Mercurius points to two facts in the record in support of its claim to the contrary.   First, Mercurius cites the fact that its counsel's facsimile of February 4, which sought to confirm that the $3 million was now being kept in an “escrow account” by Hill & Barlow, was never answered, indicating that Thornhill assented to that characterization.   But silence does not ordinarily imply assent, see Polaroid Corp. v. Rollins Envtl. Servs., 416 Mass. 684, 624 N.E.2d 959, 964 (1993);  see also W. Hovey & A. Koenig, 16B Mass. Prac. § 62.1, at 180 (4th ed.1999) (escrow agreements governed by same law as governs contracts generally), and Mercurius had no special reason to infer assent in the circumstances here.   The letter from Mercurius' counsel followed notification that Thornhill had wired $3 million to Hill & Barlow;  this transfer, in turn, came on the heels of Mercurius' demand for assurance that Thornhill intended to comply with the state court's escrow order and that the requisite funds had been made available to its counsel.   But providing one's agent with funds eventually to be placed in escrow is not equivalent to entering a binding escrow agreement in the interim.   Mercurius' counsel had no reason to assume that Thornhill had relinquished control over the funds simply by making them available to its agent.2  Indeed, given the level of care Hill & Barlow clearly wanted taken before its client entered the escrow agreement ordered by the state court (as indicated by counsel's exchange of lengthy drafts), it was unreasonable to believe that the firm would have ever intended to sign off on any interim agreement as casually as Mercurius suggests.3

 Second, Mercurius argues that the fact that Hill & Barlow refused to surrender the $3 million to Thornhill's liquidators for fear of being held in contempt shows that it considered itself to be holding the funds in escrow pursuant to the state court's order;  otherwise it would have had no reason to fear being held in contempt.   But one need not make that leap.   Hill & Barlow had earlier denied that any escrow account had been created.   Its refusal to release the funds to Thornhill's liquidators cannot fairly be construed as an admission to the contrary;  rather, it most likely reflected a cautious choice to maintain the status quo in light of the now multiple proceedings in which the fate of the funds was being contested.
──────
• **Direction A**:
Rewrite the part of the escrow passage that opens with the words containing "Second, Mercurius argues" and closes with "was being contested.", changing "liquidators" to "receivers" each time it appears.
The entries come from a different source than the escrow passage.
──────
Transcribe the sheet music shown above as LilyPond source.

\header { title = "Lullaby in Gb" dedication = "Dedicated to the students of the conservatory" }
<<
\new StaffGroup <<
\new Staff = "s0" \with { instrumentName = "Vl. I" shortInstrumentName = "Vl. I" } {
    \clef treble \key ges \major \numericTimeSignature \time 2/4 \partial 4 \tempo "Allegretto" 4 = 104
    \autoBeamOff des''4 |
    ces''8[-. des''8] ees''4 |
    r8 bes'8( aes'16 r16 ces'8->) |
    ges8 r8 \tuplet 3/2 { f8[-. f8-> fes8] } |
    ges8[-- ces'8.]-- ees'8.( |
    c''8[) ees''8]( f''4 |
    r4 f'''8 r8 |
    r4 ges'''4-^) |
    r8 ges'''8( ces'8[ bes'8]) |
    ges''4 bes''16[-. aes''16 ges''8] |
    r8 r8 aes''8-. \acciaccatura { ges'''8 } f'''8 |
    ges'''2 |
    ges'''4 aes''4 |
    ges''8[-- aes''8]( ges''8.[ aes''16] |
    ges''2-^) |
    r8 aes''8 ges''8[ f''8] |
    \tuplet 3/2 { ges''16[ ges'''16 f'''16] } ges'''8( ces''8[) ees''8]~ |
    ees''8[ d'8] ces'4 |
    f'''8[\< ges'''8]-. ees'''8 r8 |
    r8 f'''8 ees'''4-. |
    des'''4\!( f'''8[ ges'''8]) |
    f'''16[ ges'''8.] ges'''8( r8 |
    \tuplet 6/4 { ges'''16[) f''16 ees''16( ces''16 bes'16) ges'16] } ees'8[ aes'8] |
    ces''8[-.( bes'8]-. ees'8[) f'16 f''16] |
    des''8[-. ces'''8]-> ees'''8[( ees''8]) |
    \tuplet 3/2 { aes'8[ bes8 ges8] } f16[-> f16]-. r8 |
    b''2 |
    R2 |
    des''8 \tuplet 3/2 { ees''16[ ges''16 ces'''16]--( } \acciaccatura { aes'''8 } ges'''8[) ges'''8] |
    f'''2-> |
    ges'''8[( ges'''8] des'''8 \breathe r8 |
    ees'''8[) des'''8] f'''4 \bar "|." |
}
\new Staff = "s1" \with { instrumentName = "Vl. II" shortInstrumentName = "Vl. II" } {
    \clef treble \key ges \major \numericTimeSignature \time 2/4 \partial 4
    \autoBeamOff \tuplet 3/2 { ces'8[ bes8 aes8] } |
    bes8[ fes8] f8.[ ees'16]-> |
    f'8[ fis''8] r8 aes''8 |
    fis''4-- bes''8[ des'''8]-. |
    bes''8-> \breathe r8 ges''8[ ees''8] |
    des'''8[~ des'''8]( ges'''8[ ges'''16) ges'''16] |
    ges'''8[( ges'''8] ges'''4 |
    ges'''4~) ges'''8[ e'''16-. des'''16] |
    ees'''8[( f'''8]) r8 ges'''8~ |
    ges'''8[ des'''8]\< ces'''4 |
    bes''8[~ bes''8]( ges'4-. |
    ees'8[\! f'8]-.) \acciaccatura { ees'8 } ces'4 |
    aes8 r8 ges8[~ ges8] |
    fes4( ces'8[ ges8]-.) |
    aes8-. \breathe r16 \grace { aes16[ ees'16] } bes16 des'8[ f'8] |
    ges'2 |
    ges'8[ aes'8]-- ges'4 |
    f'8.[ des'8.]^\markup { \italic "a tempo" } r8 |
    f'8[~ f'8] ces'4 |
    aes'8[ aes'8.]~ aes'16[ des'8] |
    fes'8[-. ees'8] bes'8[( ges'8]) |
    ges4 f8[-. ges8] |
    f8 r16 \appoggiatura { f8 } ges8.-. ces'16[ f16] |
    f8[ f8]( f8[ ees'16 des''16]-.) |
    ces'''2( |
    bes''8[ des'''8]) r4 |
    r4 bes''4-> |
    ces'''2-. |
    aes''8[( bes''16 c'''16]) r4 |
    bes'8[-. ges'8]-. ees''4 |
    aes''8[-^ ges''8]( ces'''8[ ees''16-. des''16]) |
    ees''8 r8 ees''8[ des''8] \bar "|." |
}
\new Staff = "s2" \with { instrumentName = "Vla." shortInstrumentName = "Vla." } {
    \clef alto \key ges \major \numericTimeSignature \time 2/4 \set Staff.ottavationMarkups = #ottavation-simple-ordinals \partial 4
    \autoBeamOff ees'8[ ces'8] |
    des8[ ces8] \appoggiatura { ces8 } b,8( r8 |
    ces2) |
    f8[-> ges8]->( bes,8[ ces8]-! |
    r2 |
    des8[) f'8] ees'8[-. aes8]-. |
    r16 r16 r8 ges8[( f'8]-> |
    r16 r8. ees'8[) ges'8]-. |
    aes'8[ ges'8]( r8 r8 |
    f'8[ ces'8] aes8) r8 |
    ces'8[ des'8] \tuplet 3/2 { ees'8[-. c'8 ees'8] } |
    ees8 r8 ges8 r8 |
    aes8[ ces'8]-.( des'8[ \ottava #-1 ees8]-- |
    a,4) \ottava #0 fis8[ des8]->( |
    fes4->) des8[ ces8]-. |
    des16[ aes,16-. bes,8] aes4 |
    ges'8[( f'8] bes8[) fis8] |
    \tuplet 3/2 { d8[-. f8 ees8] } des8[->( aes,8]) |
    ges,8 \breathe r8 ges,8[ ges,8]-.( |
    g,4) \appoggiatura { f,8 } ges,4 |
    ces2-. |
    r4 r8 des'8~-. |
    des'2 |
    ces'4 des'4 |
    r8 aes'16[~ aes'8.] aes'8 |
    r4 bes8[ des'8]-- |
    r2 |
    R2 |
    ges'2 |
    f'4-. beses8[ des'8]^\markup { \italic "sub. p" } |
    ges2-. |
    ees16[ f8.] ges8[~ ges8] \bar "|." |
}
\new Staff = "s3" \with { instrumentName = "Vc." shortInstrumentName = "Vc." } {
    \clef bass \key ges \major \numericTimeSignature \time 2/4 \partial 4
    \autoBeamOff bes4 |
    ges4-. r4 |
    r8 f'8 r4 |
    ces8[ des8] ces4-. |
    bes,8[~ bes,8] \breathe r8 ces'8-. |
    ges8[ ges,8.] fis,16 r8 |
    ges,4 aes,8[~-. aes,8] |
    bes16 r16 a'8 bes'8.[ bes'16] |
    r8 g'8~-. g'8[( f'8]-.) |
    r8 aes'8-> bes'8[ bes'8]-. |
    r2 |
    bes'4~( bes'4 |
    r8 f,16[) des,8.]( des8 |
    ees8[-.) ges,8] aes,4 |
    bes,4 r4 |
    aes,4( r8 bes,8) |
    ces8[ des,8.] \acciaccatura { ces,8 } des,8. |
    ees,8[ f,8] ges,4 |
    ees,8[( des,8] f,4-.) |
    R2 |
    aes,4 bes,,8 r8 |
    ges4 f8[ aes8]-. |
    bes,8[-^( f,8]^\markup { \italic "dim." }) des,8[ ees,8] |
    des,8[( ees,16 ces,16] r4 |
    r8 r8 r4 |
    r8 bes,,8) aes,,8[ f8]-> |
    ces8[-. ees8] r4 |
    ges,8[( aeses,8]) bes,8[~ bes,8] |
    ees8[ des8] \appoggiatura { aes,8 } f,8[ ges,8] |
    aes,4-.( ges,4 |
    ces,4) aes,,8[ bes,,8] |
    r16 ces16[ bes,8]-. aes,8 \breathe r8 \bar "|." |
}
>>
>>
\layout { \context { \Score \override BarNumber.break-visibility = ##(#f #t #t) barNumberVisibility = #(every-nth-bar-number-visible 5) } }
──────
• **Direction B**:
Gather every line of the entries that contains the string "tuplet", matching case.

• **Full solution A**:
Second, Mercurius argues that the fact that Hill & Barlow refused to surrender the $3 million to Thornhill's receivers for fear of being held in contempt shows that it considered itself to be holding the funds in escrow pursuant to the state court's order;  otherwise it would have had no reason to fear being held in contempt.   But one need not make that leap.   Hill & Barlow had earlier denied that any escrow account had been created.   Its refusal to release the funds to Thornhill's receivers cannot fairly be construed as an admission to the contrary;  rather, it most likely reflected a cautious choice to maintain the status quo in light of the now multiple proceedings in which the fate of the funds was being contested.

• **Full solution B**:
    ges8 r8 \tuplet 3/2 { f8[-. f8-> fes8] } |
    \tuplet 3/2 { ges''16[ ges'''16 f'''16] } ges'''8( ces''8[) ees''8]~ |
    \tuplet 6/4 { ges'''16[) f''16 ees''16( ces''16 bes'16) ges'16] } ees'8[ aes'8] |
    \tuplet 3/2 { aes'8[ bes8 ges8] } f16[-> f16]-. r8 |
    des''8 \tuplet 3/2 { ees''16[ ges''16 ces'''16]--( } \acciaccatura { aes'''8 } ges'''8[) ges'''8] |
    \autoBeamOff \tuplet 3/2 { ces'8[ bes8 aes8] } |
    ces'8[ des'8] \tuplet 3/2 { ees'8[-. c'8 ees'8] } |
    \tuplet 3/2 { d8[-. f8 ees8] } des8[->( aes,8]) |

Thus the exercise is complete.